The EP La Niña also accompanies air-sea anomalies in the Indian Ocean and subcontinent (Figure 4c) because of an enhanced ascending branch of Walker circulation over the Indo-Pacific warm-pool region (Figure 6c). As a result, the enhanced convection associated with the ISM over the Indian subcontinent will excite an ISM-EASM teleconnection featuring equivalent barotropic anticyclonic anomalies in the subtropics. However, as shown in Figure 3c, there is no significant upper-tropospheric negative geopotential anomaly over the northern Indian Ocean during the EP La Niña. This may be because the Pacific cooling anomaly of the EP La Niña is located east, and some of the selected samples are relatively weak. Therefore, it cannot trigger a strong Kelvin wave response in the upper troposphere over the tropical Indian Ocean.

In contrast, the CP La Niña-associated Pacific SST anomaly is located further west and has a much broader meridional scale [47]. Despite having a similar or weaker intensity compared with the EP La Niña, the CP La Niña can induce extensive negative geopotential anomalies over the Indo-Pacific warm-pool region. Meanwhile, although the ascending branch of the CP La Niña-associated anomalous Walker circulation is confined to the Pacific sector (Figure 6d), there are still negative SST anomalies in the northern Indian Ocean, which serve to enhance the ISM and induce an ISM-EASM teleconnection featuring anticyclonic circulation anomalies. We note that all CP La Niña events selected in this study follow another La Niña in the preceding winter. Thus, those negative SST anomalies in the northern Indian Ocean may also be attributed to the preceding La Niñas through the Indo-western Pacific Ocean capacitor mechanism [28,29]. The above discussion provides some possible explanations for the varying teleconnection patterns during different types of ENSOs based on composites of limited historical events. However, these processes are not mutually exclusive, and sometimes, these teleconnection patterns may coexist. Therefore, further studies are needed to identify the critical factor that determines whether the ISM-EASM teleconnection or the EAP teleconnection dominates during different types of ENSOs.

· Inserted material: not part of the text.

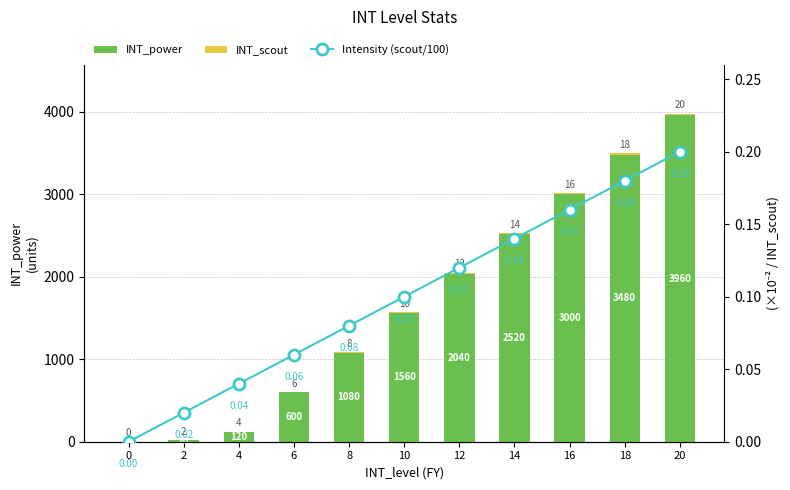

Which series has the largest total across all categories?

INT_power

Previous studies have revealed that the ENSO regime and its connection with the East Asian climate have experienced a decadal shift [70,71,72]. Whether the teleconnection impacts on TP summer precipitation also exhibit similar variations and what the underlying mechanisms are need to be investigated in the future. This study highlights the importance and necessity of considering spatial diversity in investigating ENSO impacts on the TP climate. The newly found significant impact of the CP El Niño on CETP precipitation provides more sources of predictability for TP summer precipitation, which may have implications for regional climate prediction, especially since the CP El Niño tends to occur frequently under global warming [44]. In fact, this predictability has been suggested by some numerical simulations and climate prediction products [73,74]. However, whether these distinct ENSO teleconnection impacts and underlying mechanisms can be reasonably reproduced in climate models or numerical climate prediction systems remains unclear and deserves further investigation.

5. Conclusions

Based on multiple precipitation data and satellite-observed and reanalyzed circulation data, this study investigated the distinct impacts of the two spatial types of ENSOs on TP summer precipitation and analyzed the associated atmospheric teleconnections, reaching the following conclusions.

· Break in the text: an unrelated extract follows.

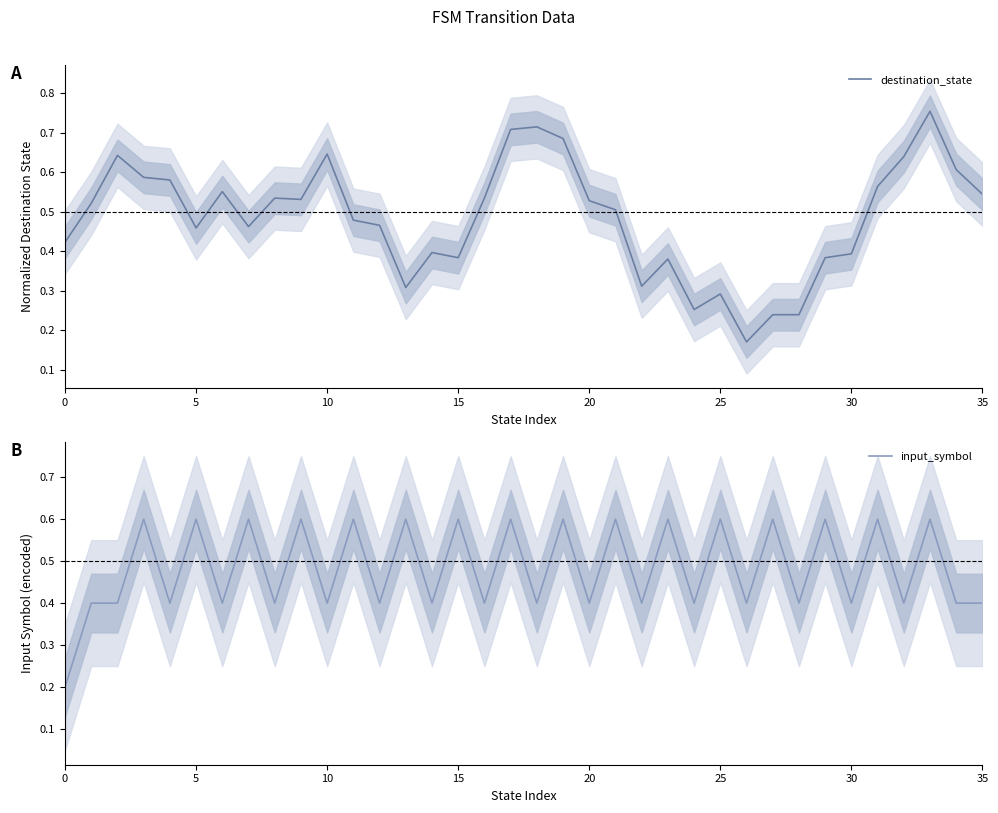

What is the average value of the input_symbol series?

0.5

(1) During their developing summers, both the EP and CP types of ENSOs exhibit asymmetric impacts on TP summer precipitation among El Niños and La Niñas, and the impacts of the EP El Niño and the CP La Niña are trans-type inverse.

(2) SWTP summer precipitation significantly decreases during the EP El Niño but increases during the CP La Niña, while CETP summer precipitation decreases intensely during the CP El Niño. No significant anomaly occurs during the EP La Niña.

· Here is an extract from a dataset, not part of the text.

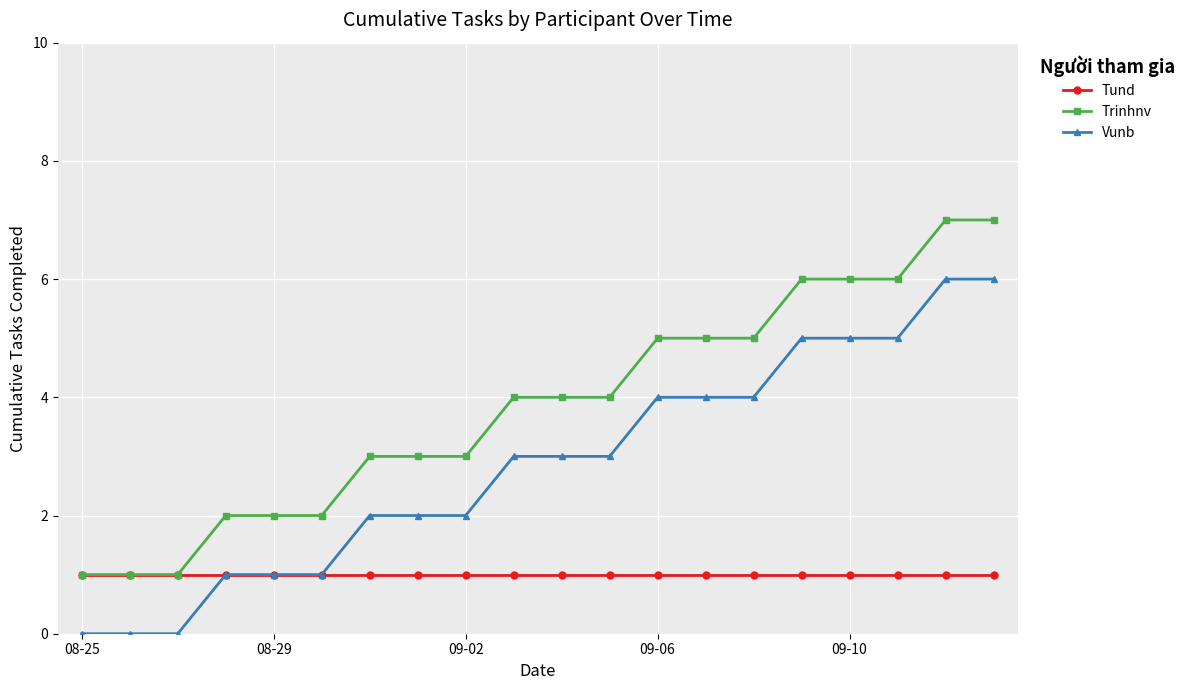

True or false: Trinhnv and Vunb intersect in this chart.

False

(3) The distinct variation in TP summer precipitation during different types of ENSOs can be attributed to various teleconnections that provide altered vertical motion and moisture conditions. The EP El Niño and the CP La Niña both trigger an atmospheric response resembling the ISM-EASM teleconnection but in opposite phases, while the CP El Niño induces an EAP-like teleconnection pattern.